In long term, Luc noted as the pandemic continues to stay unpredictable and in the face of limited vaccine supplies, the economic growth would be under pressure due to increasing living and production costs.
“The emergence of Omicron variant would have negative impacts on the global economy, and the Vietnamese economy is no exception,” he continued.
“The GDP growth is set to expand by 4-4.5% in 2022, along with inflation rates of 3.4-3.7%, or a rise from an estimated 2% rate this year,” Luc added.
“Without special support program or monetary and fiscal stimulus packages, Vietnam would face the risk of losing growth opportunities, and thus, would not realize its five-year economic targets,” Luc stressed.
Referring to international experiences in drafting an economic recovery program that is based on monetary and fiscal policies, Luc said in the case of Vietnam, the country still has significant room to exercise fiscal support.
He added the country’s fiscal deficit and public debt have been in better control against the previous period and are now within the safe threshold, which lay the foundation for expansionary fiscal policies during the 2022-2023 period.
Meanwhile, the size of fiscal support at nearly 3% of the GDP remains insufficient, he added.
|Economist Can Van Luc.|
In terms of monetary policy, the fact that the average interest rate has been at the lowest in the past 20 years and the low absorption capability of the economy means there's not much room left to further cut the lending rates.
“The high inflationary pressure in 2022 is also a source of concern,” Luc said, but adding there should be both direct and indirect measures for banks to further cut their lending rates by 0.5-1% per annum.
The combined value of fiscal, monetary supports, and other policies should be around VND445.76 trillion (19.5 billion), or 5.5% of the 2021 GDP.
“The economy is capable of absorbing such an amount in the coming time,” he added.
“A speedy and effective implementation of these programs that combine with other supports would ensure the recovery of the economy,” Luc said.
SOEs privatization, government bonds to finance support programs
Bui Quang Tuan, director of the Vietnam Academy of Social Sciences (VASS), stressed the necessity to have a sufficient support program to aid both the supply and demand sides of the economy.
“These programs should be in association with digitalization and green growth,” Tuan said.

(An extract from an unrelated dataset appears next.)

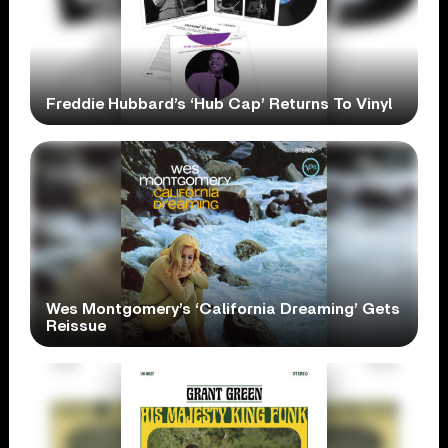
Freddie Hubbard’s ‘Hub Cap’ Returns To Vinyl
Wes Montgomery’s ‘California Dreaming’ Gets
Reissue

Tuan added the recovery program in the 2022-2023 period should be around VND666 trillion ($30 billion), or 8% of the GDP of 2020, including a supporting program for the healthcare system of VND76 trillion ($3.32 billion); social welfare of VND58 trillion ($2.53 billion); business support of VND244 trillion ($10.7 billion), and public investment of VND288 trillion ($12.6 billion).
Experts at the event shared the view that the support should focus on workers and businesses, for which the said amounts should be fully disbursed within the next two years.
The fiscal deficit, on the other hand, may rise by one percentage point as a result during the period.
“Financial sources could come from saving costs, accelerating privatization, divestment of state capital, and issuance of government bonds,” said Tuan.
In this regard, Economist Luc said the Government may consider using a non-state budget or part of the foreign reserves if needed.
In his opening speech, NA Chairman Vuong Dinh Hue reiterated the goal to boost economic recovery but also take into consideration long-term targets for sustainable and rapid development.
“It is essential for Vietnam to maintain stable macro-economic foundations and put inflation under control,” Hue said.
Hue urged Government agencies to ensure transparent and effective implementation of upcoming support programs, not only the one financed by the state resources, but by the private sector as well.